When trying it out in a clean python shell I got an awful lot of strings back... Don't try it in ipython!
If gc tracks (most) container objects, then if you wanted to track integers or other untracked objects maybe you could walk gc.get_objects() yourself. Although that always makes me a bit queasy. Maybe the inspect module could add an object-tree walking function to simplify things and warn about common pitfalls.
>>> import sys
>>> from twisted.python import reflect
>>> reflect.findInstances(sys.modules, str)
[lots of output]
findInstances is implemented in terms of objgrep, which takes the starting object you give it (sys.modules in this case) and recursively follows all of its references until it can find no new objects. It doesn't return the objects it finds, of course: it returns strings describing the reference path to each object it finds. Since the visitor is arbitrary and user-specified, changing this is a simple exercise left for the reader.

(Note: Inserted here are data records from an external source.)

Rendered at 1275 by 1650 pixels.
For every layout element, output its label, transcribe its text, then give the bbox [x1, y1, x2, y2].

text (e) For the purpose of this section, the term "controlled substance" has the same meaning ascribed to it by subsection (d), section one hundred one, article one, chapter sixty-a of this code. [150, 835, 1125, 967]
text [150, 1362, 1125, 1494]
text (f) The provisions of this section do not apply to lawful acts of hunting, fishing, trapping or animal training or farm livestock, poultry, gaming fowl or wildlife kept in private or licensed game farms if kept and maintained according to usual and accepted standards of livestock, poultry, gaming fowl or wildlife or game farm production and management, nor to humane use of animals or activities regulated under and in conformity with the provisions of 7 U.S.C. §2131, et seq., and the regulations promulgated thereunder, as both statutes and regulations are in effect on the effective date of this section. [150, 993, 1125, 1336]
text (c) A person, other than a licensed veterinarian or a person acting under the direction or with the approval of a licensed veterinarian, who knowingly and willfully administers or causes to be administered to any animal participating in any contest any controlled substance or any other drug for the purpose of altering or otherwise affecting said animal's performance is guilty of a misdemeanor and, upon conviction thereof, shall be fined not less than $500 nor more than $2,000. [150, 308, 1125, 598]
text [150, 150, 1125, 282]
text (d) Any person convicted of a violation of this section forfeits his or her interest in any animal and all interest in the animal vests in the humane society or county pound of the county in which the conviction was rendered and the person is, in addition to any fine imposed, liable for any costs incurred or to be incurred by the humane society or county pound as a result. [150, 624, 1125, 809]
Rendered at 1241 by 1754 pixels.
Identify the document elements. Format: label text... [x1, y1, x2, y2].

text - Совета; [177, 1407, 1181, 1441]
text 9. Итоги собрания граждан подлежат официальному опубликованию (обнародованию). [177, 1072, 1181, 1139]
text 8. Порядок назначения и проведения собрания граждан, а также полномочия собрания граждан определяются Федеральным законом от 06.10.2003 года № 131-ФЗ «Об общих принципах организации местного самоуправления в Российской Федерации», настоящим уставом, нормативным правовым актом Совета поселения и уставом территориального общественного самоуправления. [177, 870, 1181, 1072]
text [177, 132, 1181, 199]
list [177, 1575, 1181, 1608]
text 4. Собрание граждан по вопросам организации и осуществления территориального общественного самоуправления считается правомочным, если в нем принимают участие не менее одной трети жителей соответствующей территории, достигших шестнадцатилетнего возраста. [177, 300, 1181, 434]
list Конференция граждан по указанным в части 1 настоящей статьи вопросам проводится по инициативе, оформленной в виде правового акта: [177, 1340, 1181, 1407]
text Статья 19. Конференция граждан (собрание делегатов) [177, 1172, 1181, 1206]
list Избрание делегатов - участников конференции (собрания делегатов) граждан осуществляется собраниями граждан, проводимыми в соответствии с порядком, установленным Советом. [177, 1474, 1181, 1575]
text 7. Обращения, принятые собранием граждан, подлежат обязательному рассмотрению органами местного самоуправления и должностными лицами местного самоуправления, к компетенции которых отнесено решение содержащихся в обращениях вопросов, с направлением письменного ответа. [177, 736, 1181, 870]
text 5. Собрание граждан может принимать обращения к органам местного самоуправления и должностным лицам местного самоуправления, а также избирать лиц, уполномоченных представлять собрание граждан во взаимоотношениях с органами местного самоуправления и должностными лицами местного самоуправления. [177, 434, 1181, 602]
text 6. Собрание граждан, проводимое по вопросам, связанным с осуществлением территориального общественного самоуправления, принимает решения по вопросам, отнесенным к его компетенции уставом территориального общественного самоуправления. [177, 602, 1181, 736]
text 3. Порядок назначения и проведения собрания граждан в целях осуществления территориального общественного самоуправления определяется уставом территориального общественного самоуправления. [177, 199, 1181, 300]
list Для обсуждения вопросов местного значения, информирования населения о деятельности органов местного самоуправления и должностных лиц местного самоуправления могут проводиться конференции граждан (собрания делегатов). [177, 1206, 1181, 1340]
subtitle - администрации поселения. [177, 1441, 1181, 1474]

The short answer is that you need to recursively expand the list from gc.get_objects() with gc.get_referents(). Make sure to expand each object only once to avoid duplicates. (You have to do it recursively because gc.get_objects() doesn't return all container objects.)
Actual code for this does not fit in the margin of this comment, so you can find it here (at the bottom).
It's clearly not that get_objects() returns only the objects that contain other objects, because it doesn't return all such objects. (Otherwise one wouldn't need recursive expansion of its results, and one does.)
I took a quick look at the 2.4 CPython source code for the gc module, but couldn't see anything obvious to explain it. (get_objects() returns all the objects on the three gc generations lists, but I couldn't decode when objects did or didn't end up on them.)
If you really need every live dynamically allocated object, you turn out to need a debug build of CPython.
If blog author can reply for someone's comment follow his comment, I think it is really cool.